I just cannot wait for next weekend, just to wake up free from the chains of the NFL. No frantic phone calls about the trading of fantasy players (which you know I believe to be the most inane activity ever conceived), no arguing with the referees who surely must be able to hear you through the television, no former players still trying to master the English language speculating with unwarranted authority in atrociously flamboyant attire. By the way, someone needs to get ESPN the memo because plaids and stripes should not now, nor should they ever, be worn together. Additionally, the new big-tie-with-printed-shirt phenomenon is less "trendy" and more "I'm getting ready to jump out of a mini car and get a pie in my face." But I digress.

I'd like to raise a glass to the end of the 2005-2006 football season. Here's to Saturday's in the park, Sunday's watching a movie, and the return of my Sweetpotato to the land of the living. So let's bid a farewell, however unfond, to the gridiron ...may he rest in peace.

Wednesday, February 01, 2006

Lindsay


Today is Wednesday, and you know what that means...the new Star Magazine is out! Now children, let's all open our text books to page 44 to learn about drug addiction. On this two-page spread of the pop disaster Lindsay Lohan, you can either read about her latest pole-dancing exploits, or simply follow the photo diary of her cracked-out existence over the past six months.

Now she was cute and all when she did her little bubble-gum music, but then you know she had to cross over into acting because well, that's just what you do. I mean you don't expect her to let Hilary Duff get a skinny leg up. Lord knows those two have been having the fiercest bulemia battle in history. But like all young stars (and I use this term in the loosest manner) she had to take to the drink, and the pills, and then the powder, and it's just a downward spiral. When you find yourself in a strip club at 2 am with Kate Moss, you might wanna take a step back before you end up living in exile in a foreign nation.

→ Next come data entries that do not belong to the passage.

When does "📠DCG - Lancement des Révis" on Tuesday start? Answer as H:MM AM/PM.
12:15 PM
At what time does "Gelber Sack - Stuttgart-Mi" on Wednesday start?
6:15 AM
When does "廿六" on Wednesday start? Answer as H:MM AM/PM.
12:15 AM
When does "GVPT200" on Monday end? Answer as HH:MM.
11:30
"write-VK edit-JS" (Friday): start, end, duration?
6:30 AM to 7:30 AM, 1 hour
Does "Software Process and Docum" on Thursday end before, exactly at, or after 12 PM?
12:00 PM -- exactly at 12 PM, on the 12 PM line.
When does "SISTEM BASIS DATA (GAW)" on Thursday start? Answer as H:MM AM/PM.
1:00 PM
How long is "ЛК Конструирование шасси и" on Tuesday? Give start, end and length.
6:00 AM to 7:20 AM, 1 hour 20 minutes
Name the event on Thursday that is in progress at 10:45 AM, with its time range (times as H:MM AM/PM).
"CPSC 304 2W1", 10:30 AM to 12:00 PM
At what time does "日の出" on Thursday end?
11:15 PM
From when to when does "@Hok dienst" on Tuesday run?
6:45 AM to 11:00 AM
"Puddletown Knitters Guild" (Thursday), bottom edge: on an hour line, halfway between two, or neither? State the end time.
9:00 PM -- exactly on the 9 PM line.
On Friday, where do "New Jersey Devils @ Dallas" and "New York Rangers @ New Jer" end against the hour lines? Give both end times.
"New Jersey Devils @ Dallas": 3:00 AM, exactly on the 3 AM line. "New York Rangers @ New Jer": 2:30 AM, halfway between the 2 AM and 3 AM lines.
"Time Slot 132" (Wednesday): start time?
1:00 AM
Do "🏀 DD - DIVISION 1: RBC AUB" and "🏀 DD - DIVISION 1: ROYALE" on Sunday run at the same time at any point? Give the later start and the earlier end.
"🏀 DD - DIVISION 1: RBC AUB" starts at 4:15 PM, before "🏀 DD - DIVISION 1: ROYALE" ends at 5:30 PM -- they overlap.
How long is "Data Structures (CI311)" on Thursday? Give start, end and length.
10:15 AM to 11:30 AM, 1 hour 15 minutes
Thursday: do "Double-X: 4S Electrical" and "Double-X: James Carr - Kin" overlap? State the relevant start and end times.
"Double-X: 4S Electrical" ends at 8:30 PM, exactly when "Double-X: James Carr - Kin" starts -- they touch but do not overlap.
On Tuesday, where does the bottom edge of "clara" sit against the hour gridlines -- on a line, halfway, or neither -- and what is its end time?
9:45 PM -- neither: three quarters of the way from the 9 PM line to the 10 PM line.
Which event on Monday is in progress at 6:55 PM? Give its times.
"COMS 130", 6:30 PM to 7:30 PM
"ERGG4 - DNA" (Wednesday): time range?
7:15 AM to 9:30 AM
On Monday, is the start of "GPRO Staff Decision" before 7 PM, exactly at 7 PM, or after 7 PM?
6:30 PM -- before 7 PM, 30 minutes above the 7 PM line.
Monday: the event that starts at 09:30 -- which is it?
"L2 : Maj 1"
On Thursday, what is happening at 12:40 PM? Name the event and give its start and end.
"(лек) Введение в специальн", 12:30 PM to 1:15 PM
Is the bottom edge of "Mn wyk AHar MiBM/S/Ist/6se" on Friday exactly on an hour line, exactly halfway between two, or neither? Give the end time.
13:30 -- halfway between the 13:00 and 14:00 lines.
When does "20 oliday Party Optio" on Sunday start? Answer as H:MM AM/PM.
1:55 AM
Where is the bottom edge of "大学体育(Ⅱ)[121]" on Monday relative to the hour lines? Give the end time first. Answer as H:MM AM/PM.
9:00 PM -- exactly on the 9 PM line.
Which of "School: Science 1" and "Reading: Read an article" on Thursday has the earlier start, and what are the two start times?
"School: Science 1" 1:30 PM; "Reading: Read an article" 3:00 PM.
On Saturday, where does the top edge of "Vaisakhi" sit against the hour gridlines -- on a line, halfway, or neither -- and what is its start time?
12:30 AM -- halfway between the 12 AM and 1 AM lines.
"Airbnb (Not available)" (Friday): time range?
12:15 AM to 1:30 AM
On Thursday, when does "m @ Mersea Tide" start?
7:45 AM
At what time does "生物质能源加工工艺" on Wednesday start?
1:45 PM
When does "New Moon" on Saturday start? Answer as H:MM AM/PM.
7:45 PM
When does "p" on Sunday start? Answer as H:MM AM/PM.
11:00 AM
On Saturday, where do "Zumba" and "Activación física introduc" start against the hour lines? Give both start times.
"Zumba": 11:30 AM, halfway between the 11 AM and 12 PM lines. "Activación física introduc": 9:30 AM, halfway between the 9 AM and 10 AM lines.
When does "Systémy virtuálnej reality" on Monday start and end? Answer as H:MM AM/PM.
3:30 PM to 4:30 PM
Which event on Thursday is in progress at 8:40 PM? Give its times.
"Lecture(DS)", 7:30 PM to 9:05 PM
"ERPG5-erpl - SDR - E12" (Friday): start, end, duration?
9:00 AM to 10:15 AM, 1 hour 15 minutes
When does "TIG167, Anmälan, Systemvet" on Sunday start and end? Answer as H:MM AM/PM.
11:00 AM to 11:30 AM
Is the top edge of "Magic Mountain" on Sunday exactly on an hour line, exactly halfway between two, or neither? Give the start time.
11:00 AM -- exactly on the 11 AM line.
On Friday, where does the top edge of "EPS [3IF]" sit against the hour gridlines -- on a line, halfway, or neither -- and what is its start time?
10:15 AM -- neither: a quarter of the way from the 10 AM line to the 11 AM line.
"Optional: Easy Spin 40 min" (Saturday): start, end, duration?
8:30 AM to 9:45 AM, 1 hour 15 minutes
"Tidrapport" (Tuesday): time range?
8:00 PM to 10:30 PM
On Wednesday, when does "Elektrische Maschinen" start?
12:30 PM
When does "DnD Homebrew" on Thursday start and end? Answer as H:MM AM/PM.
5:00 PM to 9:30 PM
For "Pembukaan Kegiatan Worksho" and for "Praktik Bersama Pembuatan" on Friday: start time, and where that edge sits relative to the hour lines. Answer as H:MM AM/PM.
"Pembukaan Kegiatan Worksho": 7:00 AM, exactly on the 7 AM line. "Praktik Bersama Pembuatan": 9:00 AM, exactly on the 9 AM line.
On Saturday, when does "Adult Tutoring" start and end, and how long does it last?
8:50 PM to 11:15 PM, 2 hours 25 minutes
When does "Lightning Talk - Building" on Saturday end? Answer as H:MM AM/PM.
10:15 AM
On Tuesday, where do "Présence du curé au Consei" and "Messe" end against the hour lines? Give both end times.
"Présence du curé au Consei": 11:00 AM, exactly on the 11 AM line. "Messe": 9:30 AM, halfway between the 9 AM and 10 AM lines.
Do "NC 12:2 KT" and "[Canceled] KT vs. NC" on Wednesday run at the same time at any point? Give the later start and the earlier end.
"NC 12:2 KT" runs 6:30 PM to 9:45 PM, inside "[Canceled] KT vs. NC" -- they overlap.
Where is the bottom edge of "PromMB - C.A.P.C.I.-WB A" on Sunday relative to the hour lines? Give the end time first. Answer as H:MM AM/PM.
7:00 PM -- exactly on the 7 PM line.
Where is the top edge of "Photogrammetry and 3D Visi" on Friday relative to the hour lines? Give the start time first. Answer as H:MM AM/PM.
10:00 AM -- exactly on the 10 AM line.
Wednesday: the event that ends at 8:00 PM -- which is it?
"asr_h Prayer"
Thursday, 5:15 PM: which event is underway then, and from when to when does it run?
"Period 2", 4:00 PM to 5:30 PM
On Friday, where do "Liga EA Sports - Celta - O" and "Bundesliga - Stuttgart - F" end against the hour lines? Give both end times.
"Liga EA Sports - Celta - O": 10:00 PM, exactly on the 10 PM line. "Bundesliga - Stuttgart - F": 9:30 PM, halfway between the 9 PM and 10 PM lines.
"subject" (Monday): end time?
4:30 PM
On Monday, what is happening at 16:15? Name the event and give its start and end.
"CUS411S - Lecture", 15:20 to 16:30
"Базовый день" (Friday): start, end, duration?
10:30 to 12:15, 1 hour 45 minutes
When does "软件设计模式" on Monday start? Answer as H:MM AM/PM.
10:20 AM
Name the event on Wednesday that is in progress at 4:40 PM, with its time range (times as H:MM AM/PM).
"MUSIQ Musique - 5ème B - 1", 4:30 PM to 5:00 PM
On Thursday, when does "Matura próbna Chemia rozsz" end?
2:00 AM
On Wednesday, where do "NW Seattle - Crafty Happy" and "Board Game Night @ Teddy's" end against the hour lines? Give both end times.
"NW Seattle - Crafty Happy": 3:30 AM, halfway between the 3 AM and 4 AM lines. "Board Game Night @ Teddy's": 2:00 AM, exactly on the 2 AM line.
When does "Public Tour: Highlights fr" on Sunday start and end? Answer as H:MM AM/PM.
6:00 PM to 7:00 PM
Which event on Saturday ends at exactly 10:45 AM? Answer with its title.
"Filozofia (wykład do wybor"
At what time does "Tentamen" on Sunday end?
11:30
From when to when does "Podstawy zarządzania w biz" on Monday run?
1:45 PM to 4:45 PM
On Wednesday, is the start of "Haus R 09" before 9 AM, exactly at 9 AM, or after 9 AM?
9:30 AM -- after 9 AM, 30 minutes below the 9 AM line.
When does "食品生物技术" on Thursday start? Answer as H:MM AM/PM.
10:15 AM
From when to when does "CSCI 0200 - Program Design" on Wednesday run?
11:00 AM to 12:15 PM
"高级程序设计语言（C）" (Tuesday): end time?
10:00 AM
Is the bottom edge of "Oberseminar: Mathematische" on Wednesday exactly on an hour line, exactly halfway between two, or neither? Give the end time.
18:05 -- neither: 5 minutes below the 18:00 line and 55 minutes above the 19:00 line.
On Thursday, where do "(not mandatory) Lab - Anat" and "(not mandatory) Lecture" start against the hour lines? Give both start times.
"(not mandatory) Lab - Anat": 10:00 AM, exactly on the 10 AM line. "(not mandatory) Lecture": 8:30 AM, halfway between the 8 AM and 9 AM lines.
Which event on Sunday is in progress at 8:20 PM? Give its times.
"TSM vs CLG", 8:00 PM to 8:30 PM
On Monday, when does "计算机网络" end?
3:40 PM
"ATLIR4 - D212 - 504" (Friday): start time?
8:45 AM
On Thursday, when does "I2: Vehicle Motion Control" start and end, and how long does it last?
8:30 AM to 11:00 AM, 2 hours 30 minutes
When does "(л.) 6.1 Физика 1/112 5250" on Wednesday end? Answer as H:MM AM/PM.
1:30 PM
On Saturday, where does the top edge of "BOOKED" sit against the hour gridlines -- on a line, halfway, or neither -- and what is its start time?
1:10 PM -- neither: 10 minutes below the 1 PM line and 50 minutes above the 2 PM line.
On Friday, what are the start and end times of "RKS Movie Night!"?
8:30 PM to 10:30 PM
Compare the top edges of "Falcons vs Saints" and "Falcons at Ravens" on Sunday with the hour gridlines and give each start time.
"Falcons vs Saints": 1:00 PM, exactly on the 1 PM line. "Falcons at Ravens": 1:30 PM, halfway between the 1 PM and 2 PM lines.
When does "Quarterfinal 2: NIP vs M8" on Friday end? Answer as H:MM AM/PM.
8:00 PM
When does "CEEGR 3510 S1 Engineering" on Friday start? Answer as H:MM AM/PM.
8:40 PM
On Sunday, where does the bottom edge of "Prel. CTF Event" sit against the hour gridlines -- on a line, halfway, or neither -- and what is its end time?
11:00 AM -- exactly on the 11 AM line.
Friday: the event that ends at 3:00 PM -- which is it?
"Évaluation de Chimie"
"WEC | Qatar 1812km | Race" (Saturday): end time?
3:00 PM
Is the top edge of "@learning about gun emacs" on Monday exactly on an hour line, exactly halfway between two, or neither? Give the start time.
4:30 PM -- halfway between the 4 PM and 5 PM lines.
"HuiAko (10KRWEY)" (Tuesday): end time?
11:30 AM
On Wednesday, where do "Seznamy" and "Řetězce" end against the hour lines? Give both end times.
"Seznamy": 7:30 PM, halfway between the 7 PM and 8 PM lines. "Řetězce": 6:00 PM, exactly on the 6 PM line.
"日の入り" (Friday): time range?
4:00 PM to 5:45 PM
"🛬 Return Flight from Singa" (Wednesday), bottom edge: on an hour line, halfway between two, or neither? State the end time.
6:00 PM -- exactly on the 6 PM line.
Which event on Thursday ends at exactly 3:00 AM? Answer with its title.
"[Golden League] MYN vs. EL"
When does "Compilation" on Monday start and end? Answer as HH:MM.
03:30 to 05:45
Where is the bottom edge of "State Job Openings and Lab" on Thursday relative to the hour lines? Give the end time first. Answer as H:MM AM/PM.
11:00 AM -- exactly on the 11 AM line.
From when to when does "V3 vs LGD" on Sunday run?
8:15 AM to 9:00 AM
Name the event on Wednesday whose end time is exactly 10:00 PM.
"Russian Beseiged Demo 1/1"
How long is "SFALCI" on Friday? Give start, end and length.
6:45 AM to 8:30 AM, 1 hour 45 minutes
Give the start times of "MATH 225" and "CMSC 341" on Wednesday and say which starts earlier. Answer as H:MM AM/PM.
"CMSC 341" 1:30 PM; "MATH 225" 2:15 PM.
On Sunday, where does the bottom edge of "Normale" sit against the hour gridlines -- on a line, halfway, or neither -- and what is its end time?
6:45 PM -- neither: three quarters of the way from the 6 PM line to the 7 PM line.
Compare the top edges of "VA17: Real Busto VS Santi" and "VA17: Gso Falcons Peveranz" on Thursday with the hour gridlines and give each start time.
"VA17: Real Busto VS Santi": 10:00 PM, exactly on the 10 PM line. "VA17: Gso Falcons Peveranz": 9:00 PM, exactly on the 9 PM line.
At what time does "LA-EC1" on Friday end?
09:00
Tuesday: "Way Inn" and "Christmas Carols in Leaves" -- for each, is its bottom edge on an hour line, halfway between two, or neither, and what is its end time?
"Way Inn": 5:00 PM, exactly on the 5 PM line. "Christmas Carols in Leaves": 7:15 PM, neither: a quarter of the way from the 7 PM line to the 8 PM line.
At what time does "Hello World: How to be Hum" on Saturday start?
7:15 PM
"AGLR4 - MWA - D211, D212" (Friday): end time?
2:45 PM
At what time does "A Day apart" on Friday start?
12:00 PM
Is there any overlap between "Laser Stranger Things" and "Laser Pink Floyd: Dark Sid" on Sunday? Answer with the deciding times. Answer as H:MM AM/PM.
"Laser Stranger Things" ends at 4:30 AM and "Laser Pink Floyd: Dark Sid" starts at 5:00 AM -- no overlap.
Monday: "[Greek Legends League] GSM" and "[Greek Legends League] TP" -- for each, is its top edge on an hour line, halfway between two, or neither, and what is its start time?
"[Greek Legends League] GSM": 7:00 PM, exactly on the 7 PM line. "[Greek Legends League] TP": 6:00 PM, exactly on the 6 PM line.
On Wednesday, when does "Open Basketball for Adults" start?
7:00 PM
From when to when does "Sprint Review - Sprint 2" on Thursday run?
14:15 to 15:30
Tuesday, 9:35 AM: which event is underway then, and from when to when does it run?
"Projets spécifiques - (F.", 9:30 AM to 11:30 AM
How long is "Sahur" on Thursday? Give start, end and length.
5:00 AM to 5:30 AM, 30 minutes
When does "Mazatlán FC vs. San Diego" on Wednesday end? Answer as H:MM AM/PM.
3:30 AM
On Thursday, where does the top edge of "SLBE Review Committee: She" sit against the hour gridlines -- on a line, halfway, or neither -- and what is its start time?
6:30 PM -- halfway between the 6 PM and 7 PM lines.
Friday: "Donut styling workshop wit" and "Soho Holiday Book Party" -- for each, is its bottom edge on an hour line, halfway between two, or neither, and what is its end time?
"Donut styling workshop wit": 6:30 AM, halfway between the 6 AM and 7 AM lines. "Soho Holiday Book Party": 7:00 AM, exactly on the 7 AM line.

Now I would never wish anyone harm, and you how I hate to talk bad about folks, but aren't you just waiting for her to crash and burn? I mean what would be the loss - another lip-synching C-grade teen princess turned fashionista? She gets more press for attending boutique openings than for her "art," cause if you really think she wrote any of her songs then you need to put down the crack pipe too. And I know, her life is so tough, her parents are divorced and she feels torn - welcome to the life of every second child in America. At least you have a minibar to console you.

Of course I want to say to Lindsay, get yourself together honey, but in reality whether she is or not makes no difference in her overall societal contribution. So I would like the tabloids to please keep their eye on the clock, because her 15 minutes should be just about up!